**WHAT THE TASK ASKS**
Give back each line of the data exactly as it reads, minus the pictures.

*** INFORMATION GIVEN

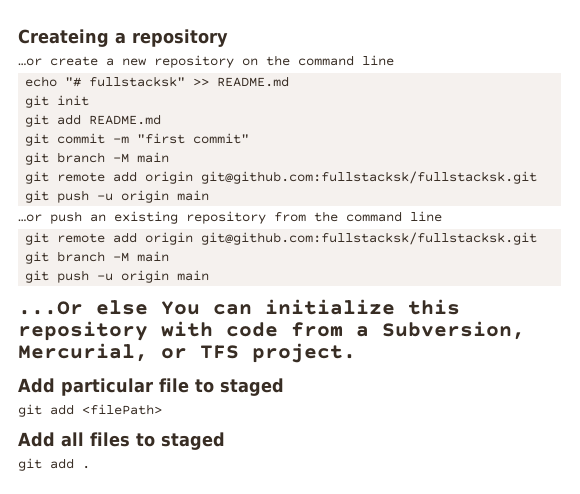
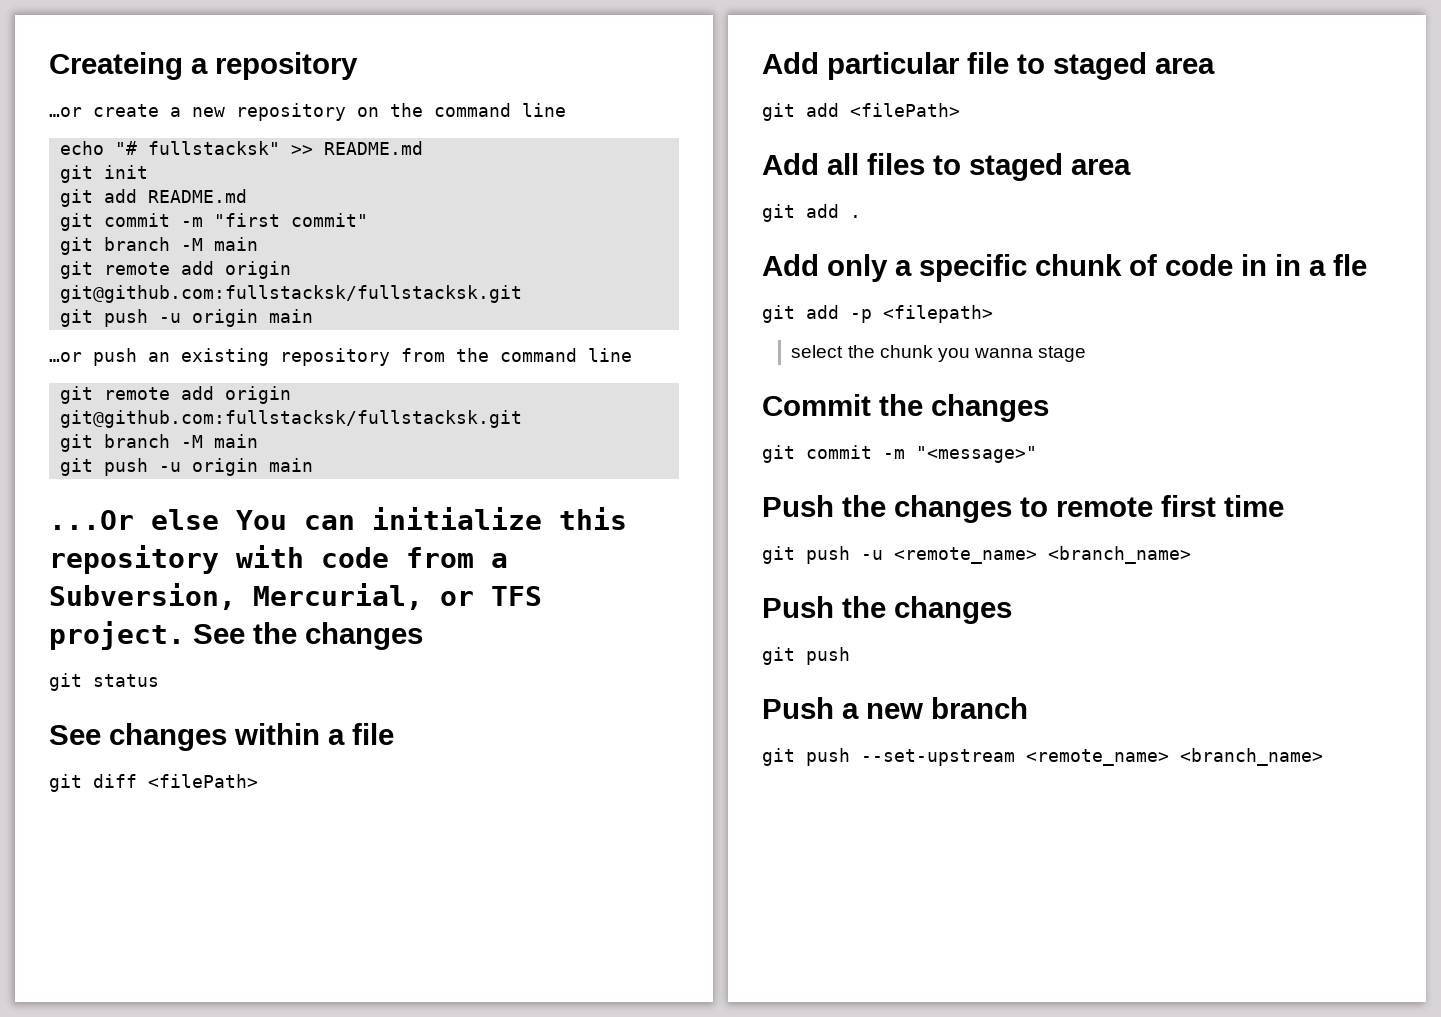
(356, 353) none -> [193,622,423,650] [49,673,159,691] [49,723,394,751] [49,774,258,792] See the changes // git status // See changes within a file // git diff <filePath>
(284, 387) none -> [1155,58,1215,74] area
(225, 441) none -> [1071,159,1131,175] area
(90, 467) none -> [762,254,1367,282] [762,305,993,323] [791,345,1087,362] [762,394,1049,422] [762,445,1037,463] [762,495,1284,523] [762,546,1191,564] [762,596,1012,624] [762,647,850,665] [762,697,1028,719] [762,748,1323,766] // Add only a specific chunk of code in in a fle // git add -p <filepath> // select the chunk you wanna stage // Commit the changes // git commit -m "<message>" // Push the changes to remote first time // git push -u <remote_name> <branch_name> // Push the changes // git push // Push a new branch // git push --set-upstream <remote_name> <branch_name>

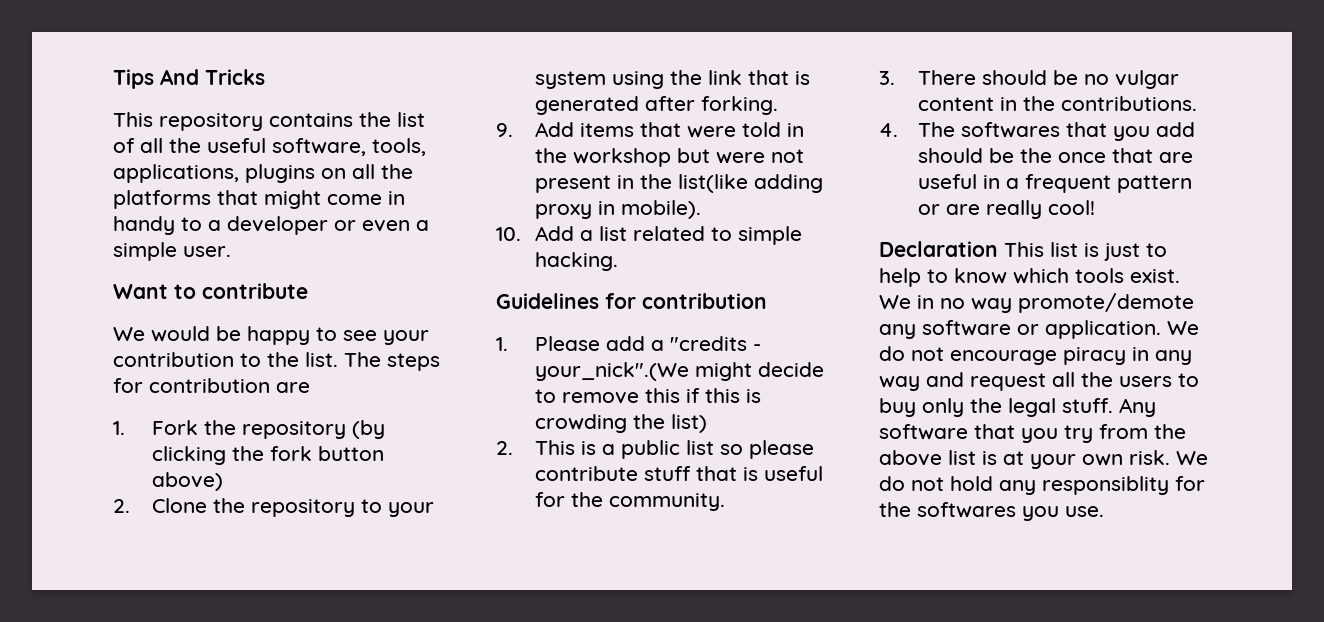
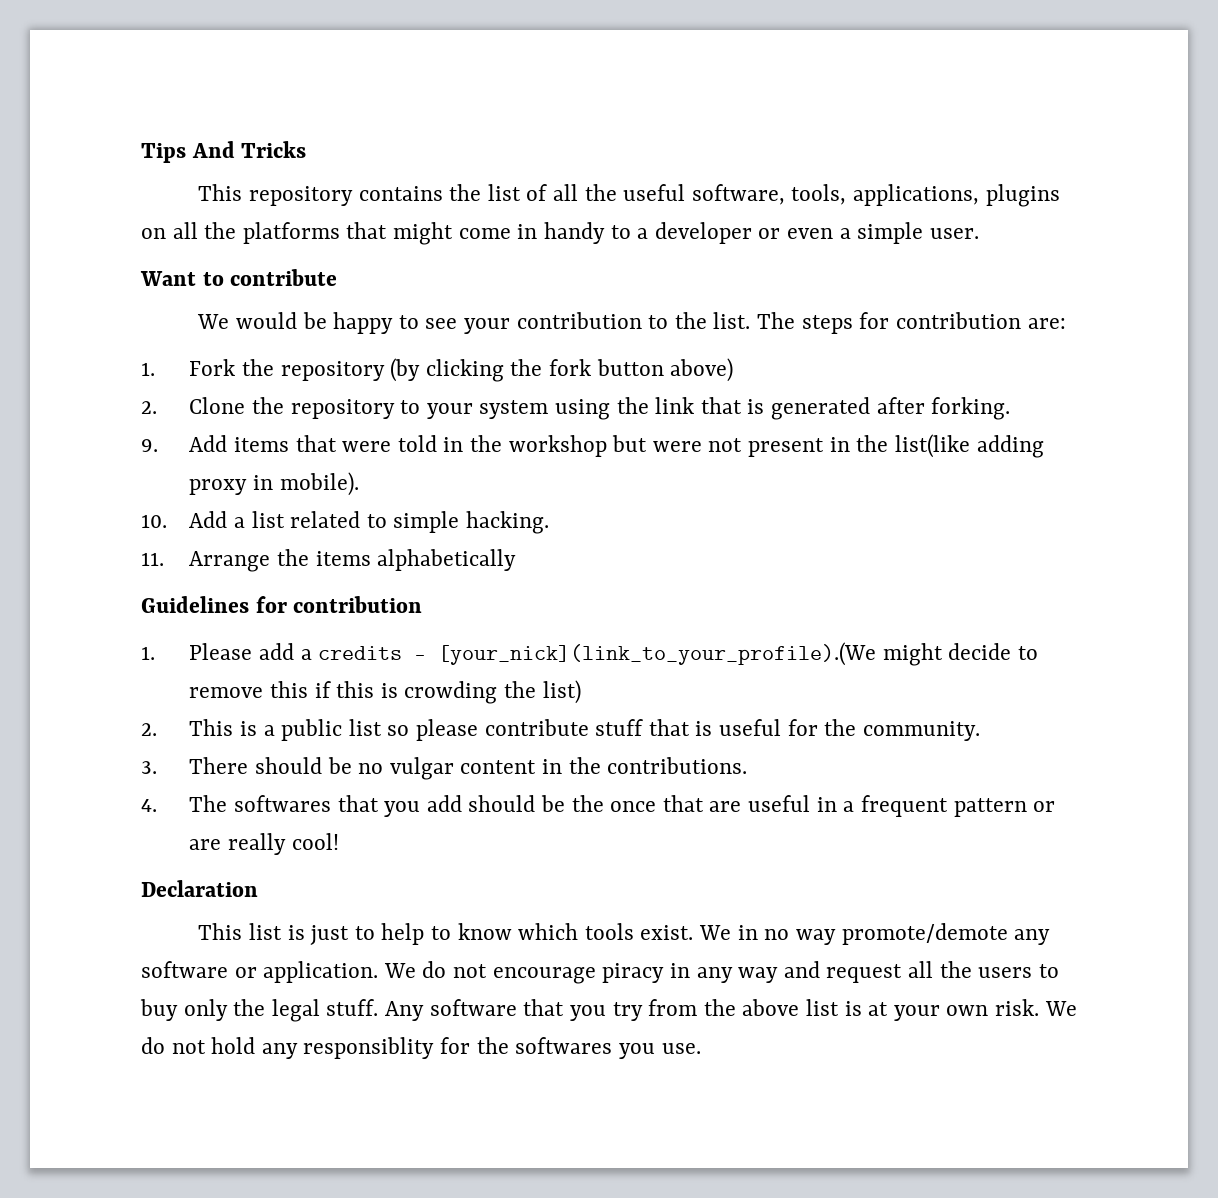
[276,382,310,393] are -> [1027,318,1066,329] are:
(618, 261) none -> [141,549,517,572] // 11. Arrange the items alphabetically
[669,336,761,351] [534,362,689,381] "credits - your_nick".(We -> [318,642,877,666] credits - [your_nick](link_to_your_profile).(We
(998, 249) none -> (258, 888) //

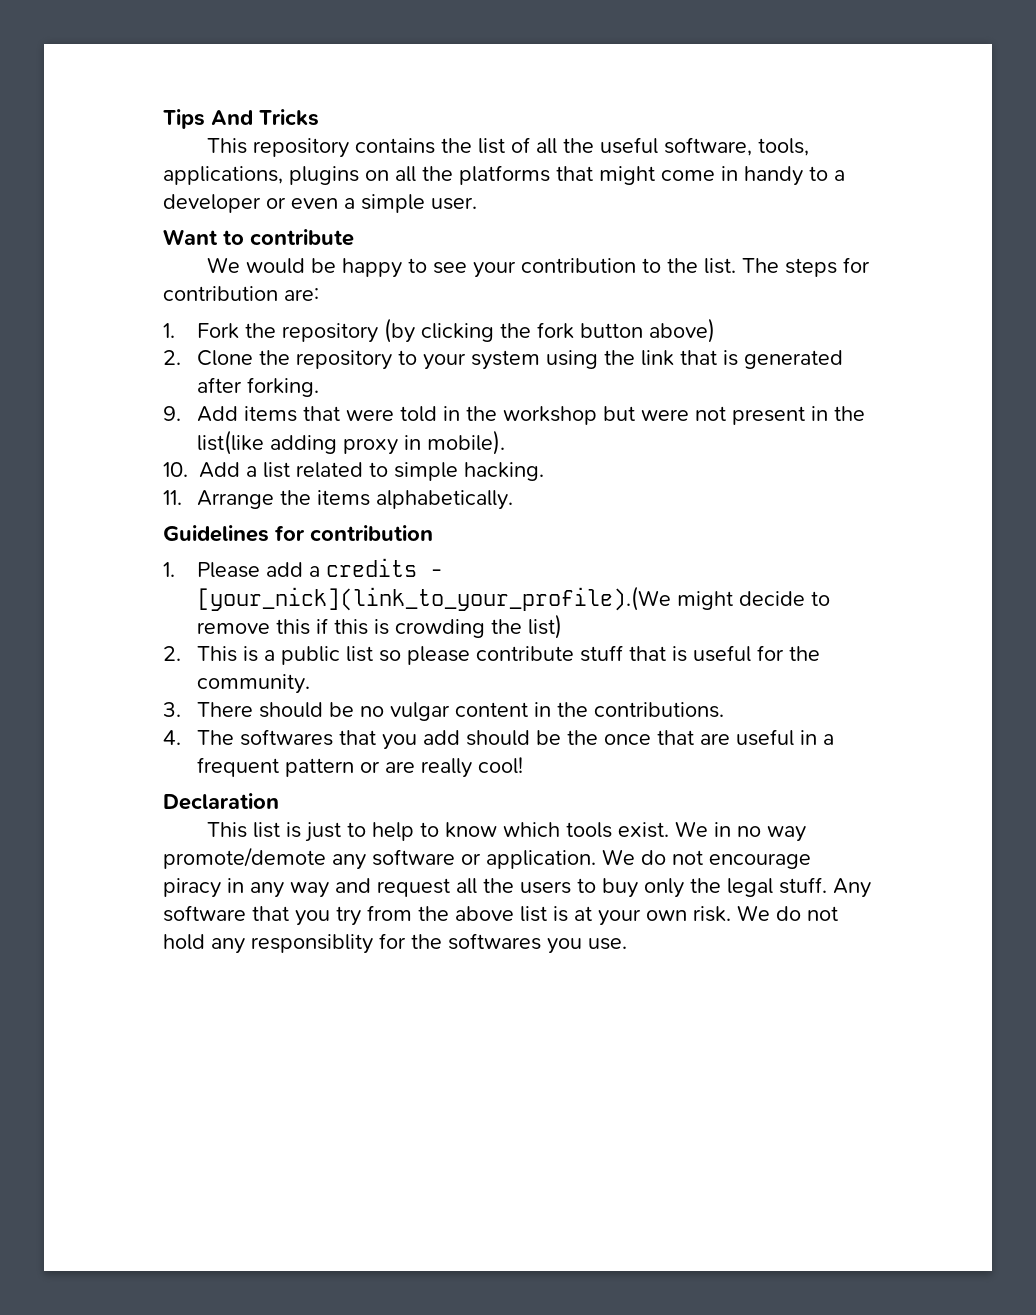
[377,549,517,571] alphabetically -> [375,490,513,510] alphabetically.

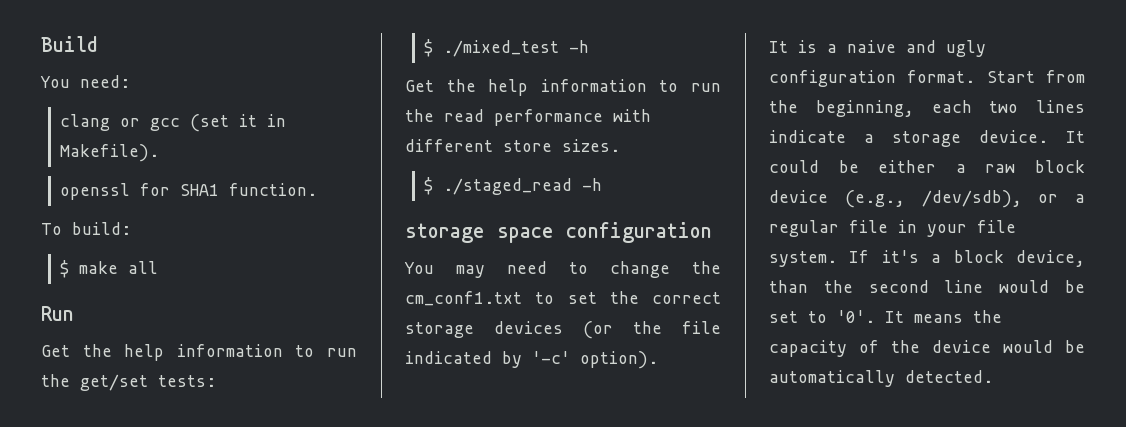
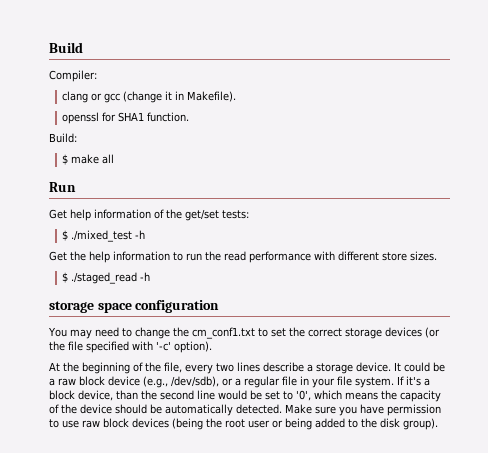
[40,75,130,88] You need: -> [49,70,97,82] Compiler:
[190,114,230,132] (set -> [123,91,163,103] (change
[41,222,131,235] To build: -> [49,133,77,143] Build:
[82,344,357,361] the help information to run -> [70,209,164,221] help information of
[405,351,522,368] indicated by -> [86,341,153,353] specified with
[769,40,986,57] [769,70,1085,87] [769,100,972,117] It is a naive and ugly configuration format. Start from the beginning, each -> [49,362,213,374] At the beginning of the file, every
[769,130,846,143] indicate -> [263,362,304,372] describe
[878,160,937,173] either -> (445, 367) none
[837,310,904,323] '0'. It -> [296,390,342,401] '0', which
[1003,340,1053,353] would -> [115,404,147,414] should
(993, 376) none -> [285,404,441,416] [49,418,438,430] Make sure you have permission to use raw block devices (being the root user or being added to the disk group).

******

**FINAL ANSWER**
(356, 353) none -> [193,622,423,650] [49,673,159,691] [49,723,394,751] [49,774,258,792] See the changes // git status // See changes within a file // git diff <filePath>
(284, 387) none -> [1155,58,1215,74] area
(225, 441) none -> [1071,159,1131,175] area
(90, 467) none -> [762,254,1367,282] [762,305,993,323] [791,345,1087,362] [762,394,1049,422] [762,445,1037,463] [762,495,1284,523] [762,546,1191,564] [762,596,1012,624] [762,647,850,665] [762,697,1028,719] [762,748,1323,766] // Add only a specific chunk of code in in a fle // git add -p <filepath> // select the chunk you wanna stage // Commit the changes // git commit -m "<message>" // Push the changes to remote first time // git push -u <remote_name> <branch_name> // Push the changes // git push // Push a new branch // git push --set-upstream <remote_name> <branch_name>

[276,382,310,393] are -> [1027,318,1066,329] are:
(618, 261) none -> [141,549,517,572] // 11. Arrange the items alphabetically
[669,336,761,351] [534,362,689,381] "credits - your_nick".(We -> [318,642,877,666] credits - [your_nick](link_to_your_profile).(We
(998, 249) none -> (258, 888) //

[377,549,517,571] alphabetically -> [375,490,513,510] alphabetically.

[40,75,130,88] You need: -> [49,70,97,82] Compiler:
[190,114,230,132] (set -> [123,91,163,103] (change
[41,222,131,235] To build: -> [49,133,77,143] Build:
[82,344,357,361] the help information to run -> [70,209,164,221] help information of
[405,351,522,368] indicated by -> [86,341,153,353] specified with
[769,40,986,57] [769,70,1085,87] [769,100,972,117] It is a naive and ugly configuration format. Start from the beginning, each -> [49,362,213,374] At the beginning of the file, every
[769,130,846,143] indicate -> [263,362,304,372] describe
[878,160,937,173] either -> (445, 367) none
[837,310,904,323] '0'. It -> [296,390,342,401] '0', which
[1003,340,1053,353] would -> [115,404,147,414] should
(993, 376) none -> [285,404,441,416] [49,418,438,430] Make sure you have permission to use raw block devices (being the root user or being added to the disk group).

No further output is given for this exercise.